The outside training paid off as both students achieved First Degree Black Belt status. Per the regulations of Soo Bahk Do, both students will remain at this rank for the next two years, assuming that they maintain their current level of training and expertise.
After two years, they will then be allowed to test for their Second Degree Black Belt.
“They have always been active all these years, for seven years they’ve been active but in order to test for a black belt, the training time and the commitment is multiplied by five,” Drehs said. “It just takes a lot of training time, a lot of discipline and also they’re required to do all their essays and all required paperwork several months before the test. They have been extremely proactive and very dedicated. Both have even been helping assist Soo Bahk Do instructors.”
As part of the promotion process, both Connor and Jonathan were required to submit written essays telling what Soo Bahk Do means to them.
Connor’s essay emphasized the commitment required for success in his chosen martial art:
In his essay, Connor said: “When I started Soo Bahk Do, it was for exercise, self-defense, and something to do for an hour. Now, taking my Cho Dan test, I see how it evolved from a Physical Education class into a commitment to the art. This commitment gave me key values for life. It gave me the ability to commit to something and to still do it even when I don’t want to. Being in Soo Bahk also showed me the importance of discipline, and how to follow instructions. It has helped me shape my body to be healthy. Lastly, it gave me the value of staying faithful to friends and instructors, no matter how hard times get.”

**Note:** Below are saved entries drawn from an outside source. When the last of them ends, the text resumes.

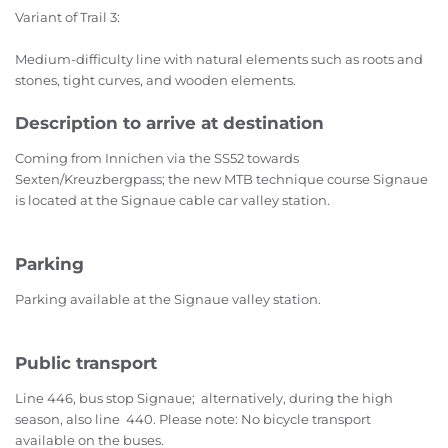
Variant of Trail 3:
Medium-difficulty line with natural elements such as roots and
stones, tight curves, and wooden elements.
Description to arrive at destination
Coming from Innichen via the SS52 towards
Sexten/Kreuzbergpass; the new MTB technique course Signaue
is located at the Signaue cable car valley station.
Parking
Parking available at the Signaue valley station.
Public transport
Line 446, bus stop Signaue; alternatively, during the high
season, also line 440. Please note: No bicycle transport
available on the buses.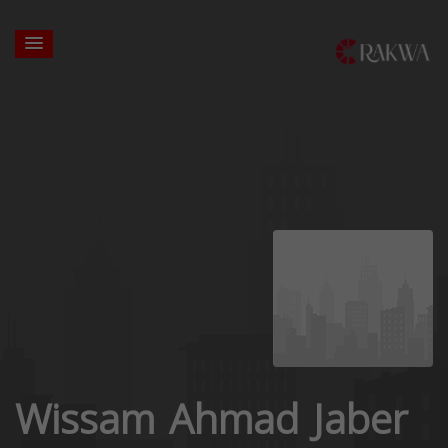
Wissam Ahmad Jaber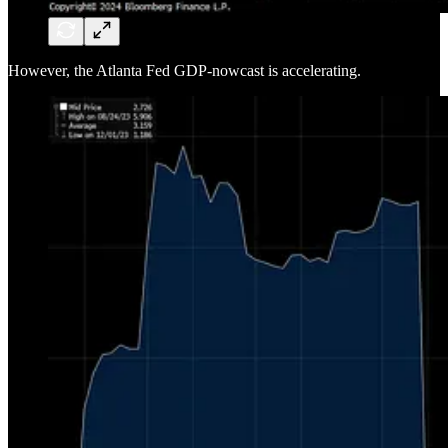
However, the Atlanta Fed GDP-nowcast is accelerating.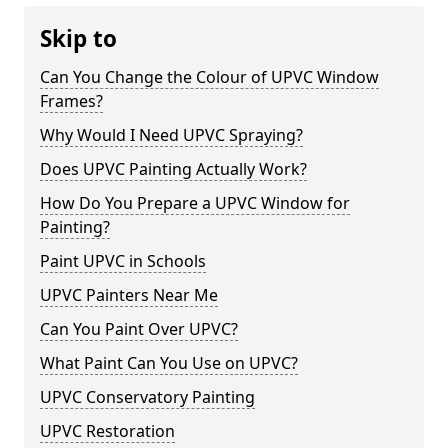
Skip to
Can You Change the Colour of UPVC Window
Frames?
Why Would I Need UPVC Spraying?
Does UPVC Painting Actually Work?
How Do You Prepare a UPVC Window for
Painting?
Paint UPVC in Schools
UPVC Painters Near Me
Can You Paint Over UPVC?
What Paint Can You Use on UPVC?
UPVC Conservatory Painting
UPVC Restoration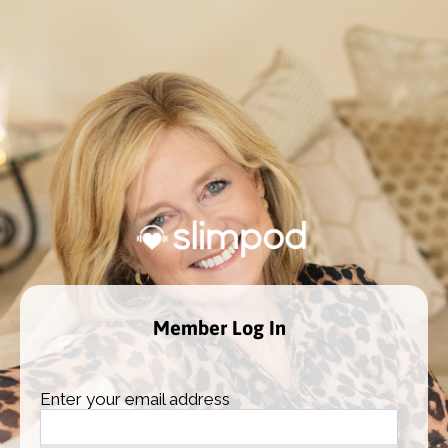
Member Log In
Enter your email address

In his essay, Jonathan talked about how the constant training regimen helped him:
“This constant training has helped me hone my concentration and endurance. Needless to say, that is helpful not only in training but in life as well. Yes, I have gained aerobic endurance and physical endurance, but also the ability to endure through hard times to get to better ones. This ability to concentrate on a greater goal allows me to push through to the finish line. I can make myself go farther than I think and work harder than I know because of Soo Bahk Do.”
Soo Bahk Do, which is one of the traditional Korean martial arts, dates back 2000 years to ancient Korea. Its modern history begins in 1945 when Kwan Jin Nim (Grandmaster) Hwang Kee founded his first school under the name of Moo Duk Kwan.
Gardena Soo Bahk Do has been serving the Gardena com- munity since 1981. Soo Bahk Do emphasizes the philosophy to prevent conflict, both external andinternal, concentrating on anti-bullying and incorporating discipline and respect for one-self and others.
Gardena Soo Bahk Do has a strong focus on their five Moo Do Values. These values are considered the backbone in promoting Founder Hwang Kee’s ‘President’s Vision’ of improving human relations first through individual connections then to a broader view of national connections.
The values coexist with each other and each element itself strengthens the meaning and relationship with the other four.
The five Moo Do Values are: History, Tradition, Philosophy, Discipline/Respect and Technique.
Training at Gardena Soo Bahk Do not only prepares you to defend yourself, but also promotes self-confidence, which in turn improves the ability to perform in stressful situations.